The assignment of the chapters was not based entirely on the author’s proven expertise. Indeed, some of us are writing for the first time on the assigned topics. The nature of the introductory textbook means that we have to draw on a huge amount of work done by colleagues in the field other than ourselves. We have tried to acknowledge this fact through the references, but it is inevitable that not every single source of information is completely acknowledged. We hereby ask for your understanding and forgiveness.

We are most grateful to Danielle Descoteaux for her faith in us in commissioning this volume, and to Julia Kirk for her patience and support throughout the project. Too many people have been involved in various aspects of the project to be named here. Our students over the last three years have used draft versions of parts of the text, probably without fully realizing it. Colleagues from other institutions have contributed to the volume by discussing various issues with us and providing crucial information and references.

Contributors to the volume are all members of the Applied Linguistics team at Birkbeck College, University of London. Three people spent a considerable amount of time helping the editor with copy-editing, checking references, formatting and proofreading the drafts. They are Rosemary Wilson, Jennifer Watson and Brigid O’Connor. The project could not have been completed without their help.

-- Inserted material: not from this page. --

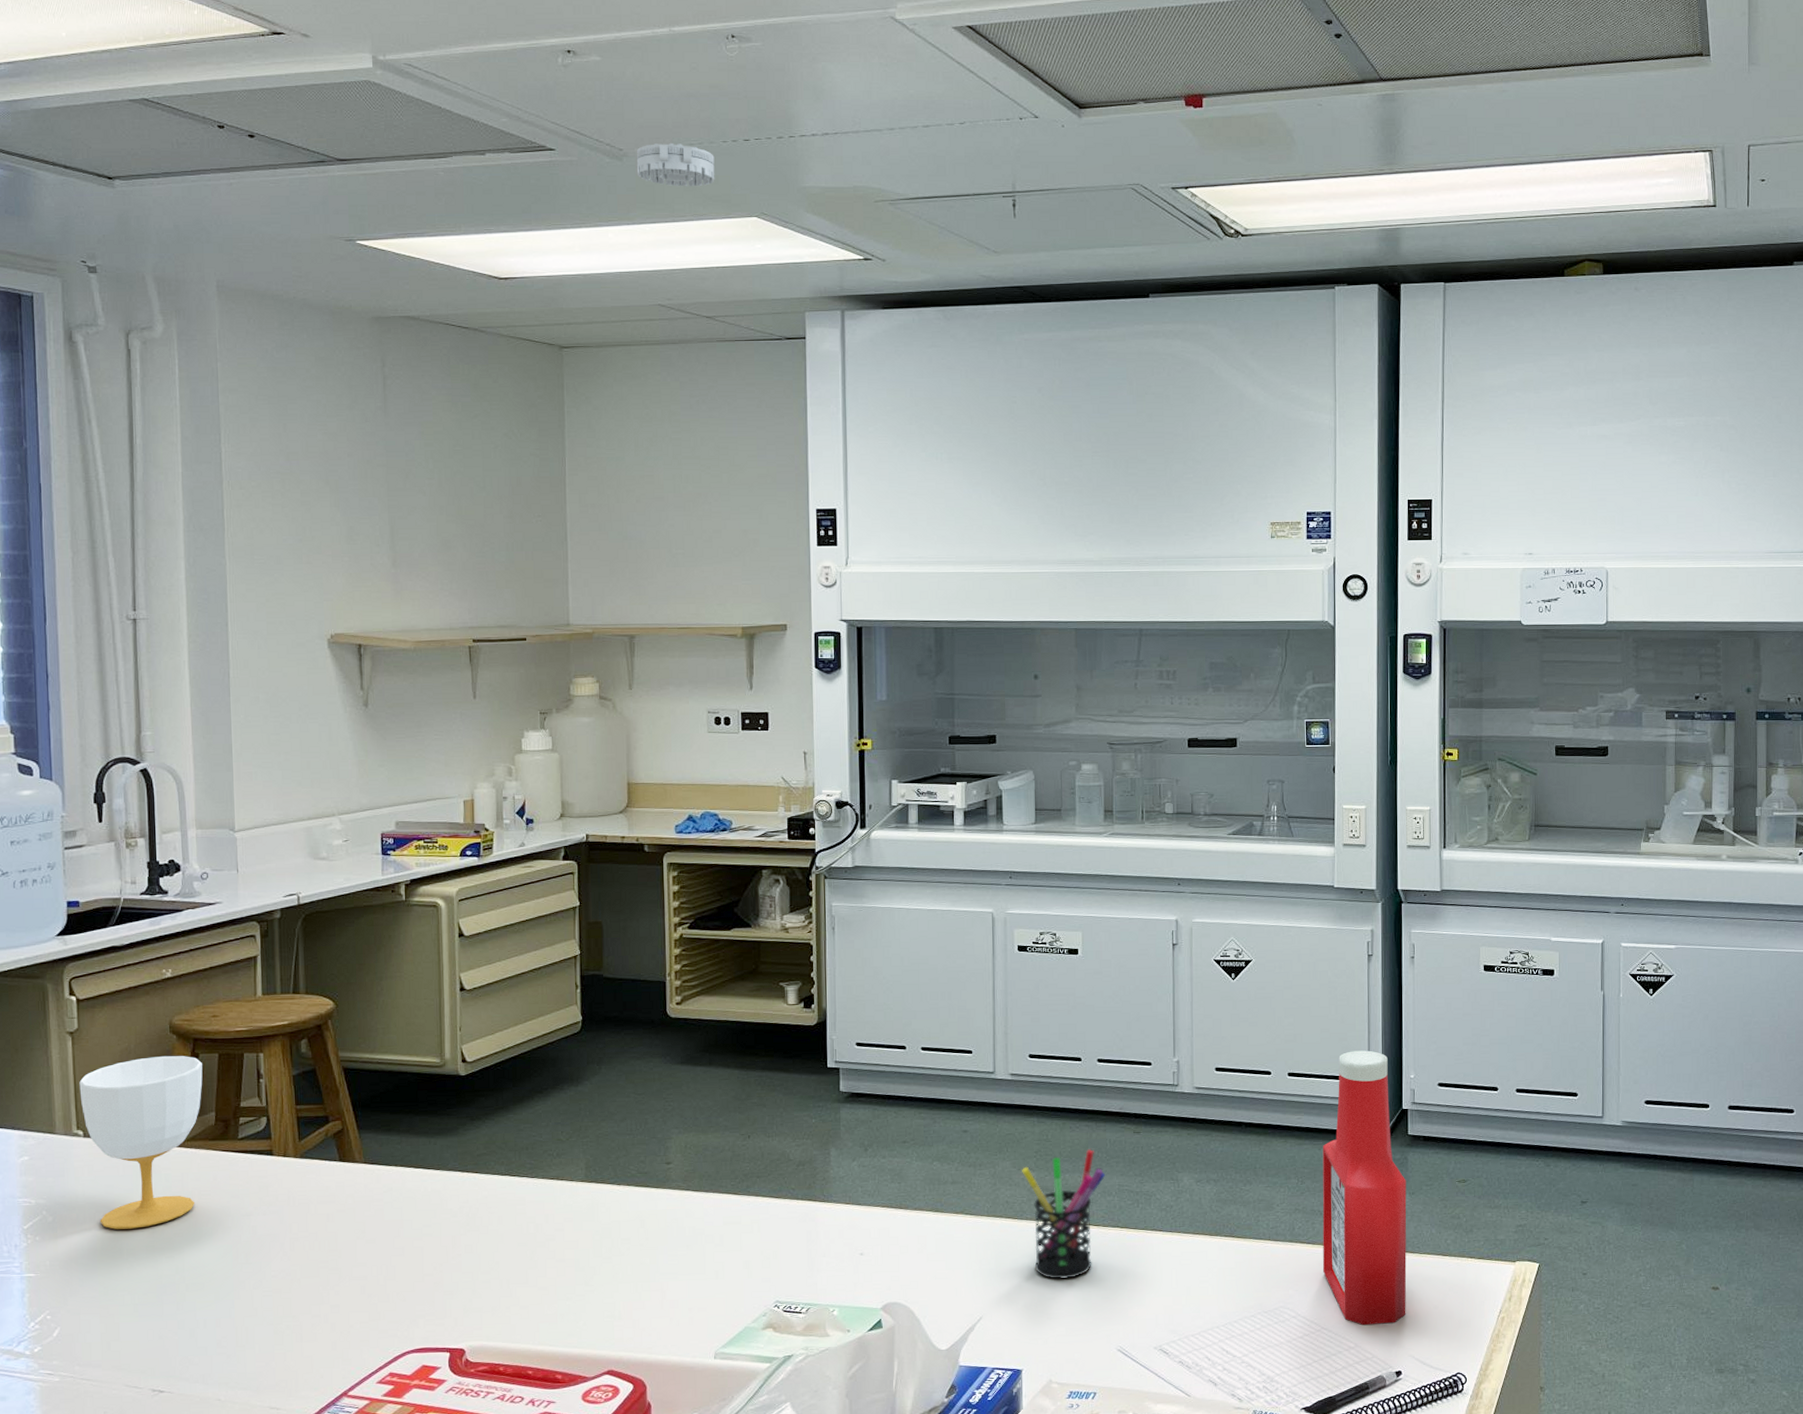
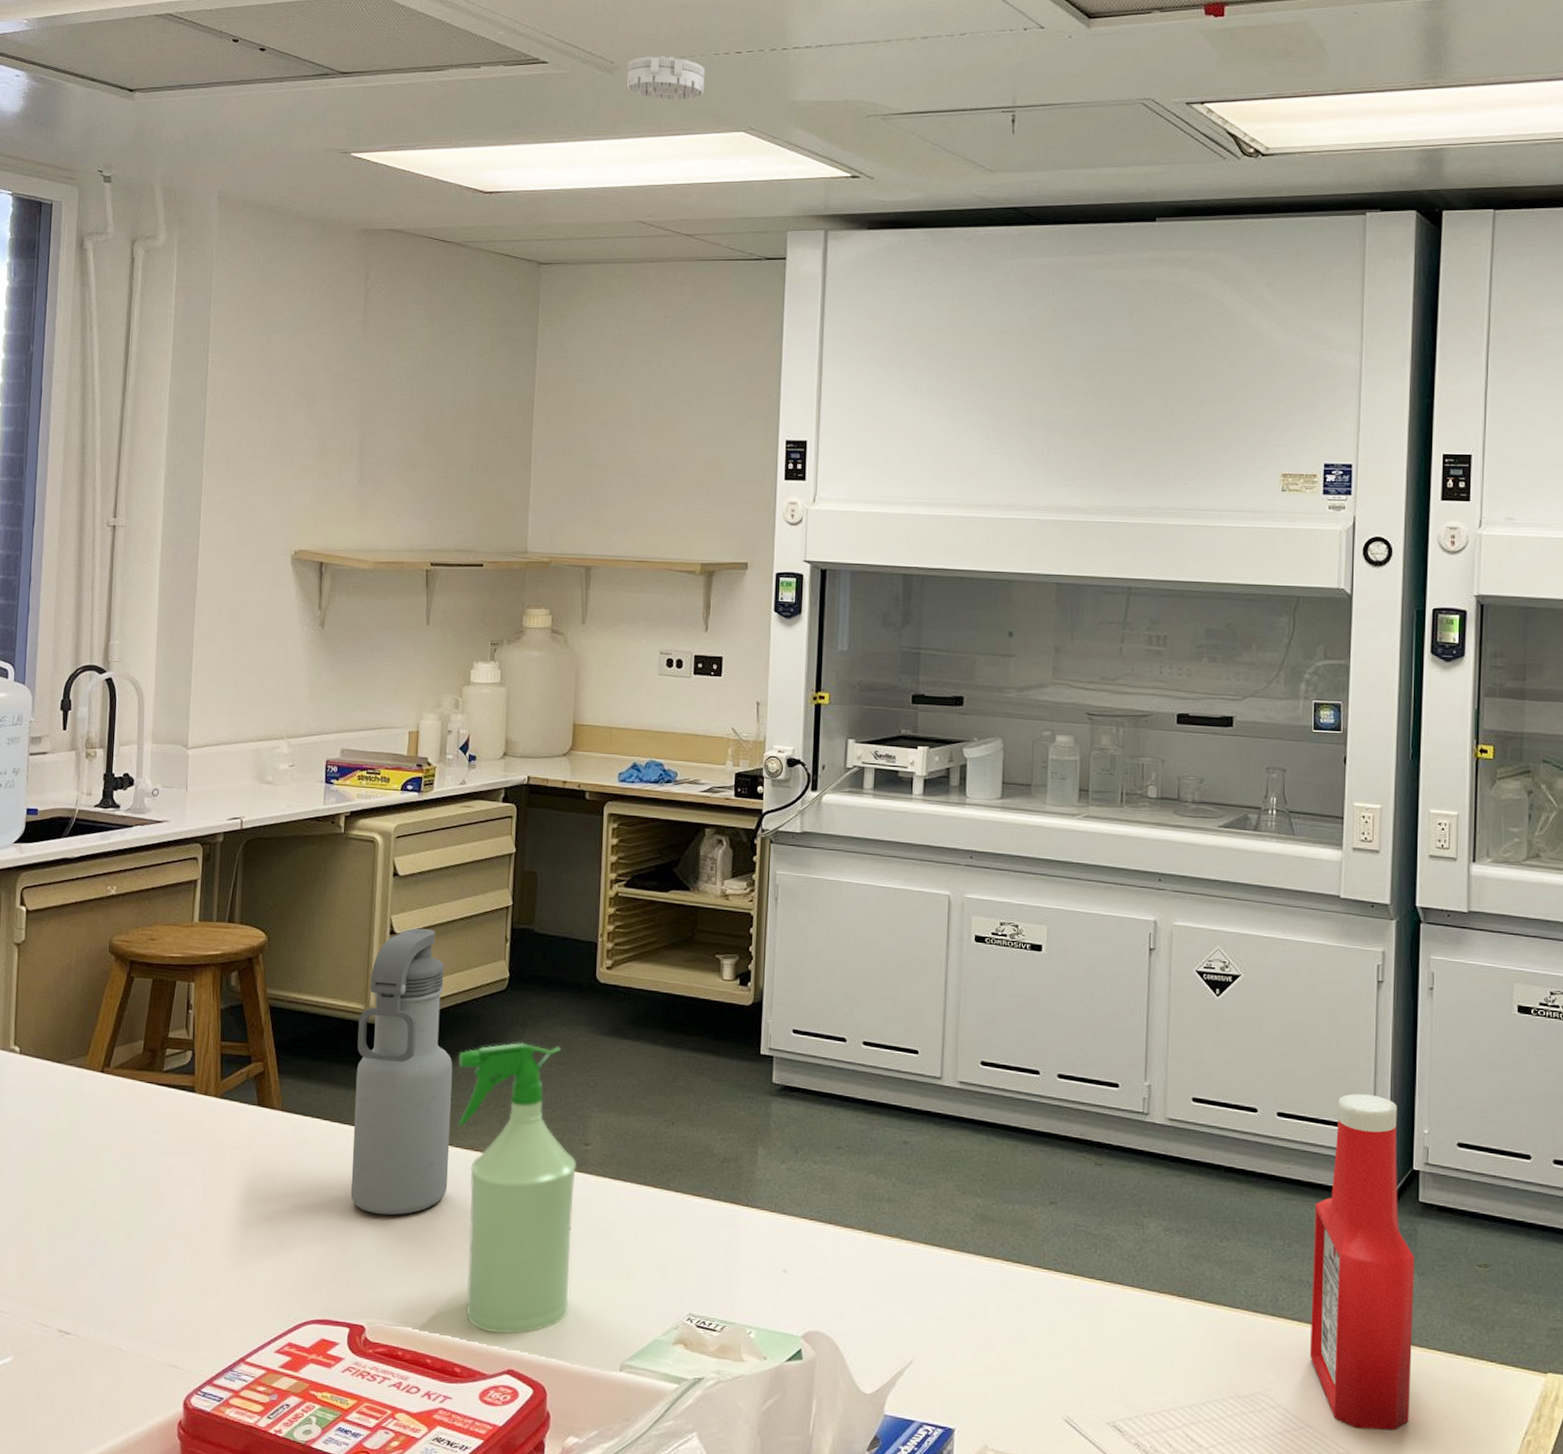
cup: present [79,1055,203,1230] -> none [20,976,136,1156]
water bottle: none [435,982,537,1248] -> present [350,928,453,1216]
spray bottle: none [537,1078,662,1340] -> present [458,1042,576,1335]
pen holder: present [1022,1149,1106,1279] -> none [966,1178,1061,1328]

The diagrams in Chapter 1 were drawn by Steve Stamp, who also helped with other technical issues. Part of the text in Chapter 1, Section 1.2 is taken from the introduction written by Vivian Cook and Li Wei in their edited volume Contemporary Applied Linguistics (2009), and part of Section 1.3 taken from the chapter Doing Applied Linguistics, in Li Wei’s The Routledge Applied Linguistics Reader (2011: 497–514), co-authored with Zhu Hua. The contributions of Vivian Cook and Zhu Hua are gratefully acknowledged.

The Resources List is based on the list in Li Wei’s The Routledge Applied Linguistics Reader (2011: 515–526), updated by Zhu Hua.

Copyright permission for the two figures in Chapter 4 is as follows:

The Cookie Theft picture, from Goodglass, Harold and Edith Kaplan. 1983. The Assessment of Aphasia and Related Disorders. Philadelphia: Lea & Febiger. Permission granted by Pro-Ed, Inc., Texas.

Examples of paraphasias in deaf left-hemisphere damaged (LHD) signers, from Hickok, Gregory, Ursula Bellugi and Edward Klima. 1998. The neural organization of language: Evidence from sign language aphasia. Trends in Cognitive Sciences 2 (4), 129–136. Permission granted by Elsevier.

Permission to reproduce the image in Chapter 8, ‘Sri Lankan Brit shows true grit’ by Carole Malone, News of the World, 22 March 2009, granted by The Newspaper Marketing Agency, www.nmauk.co.uk.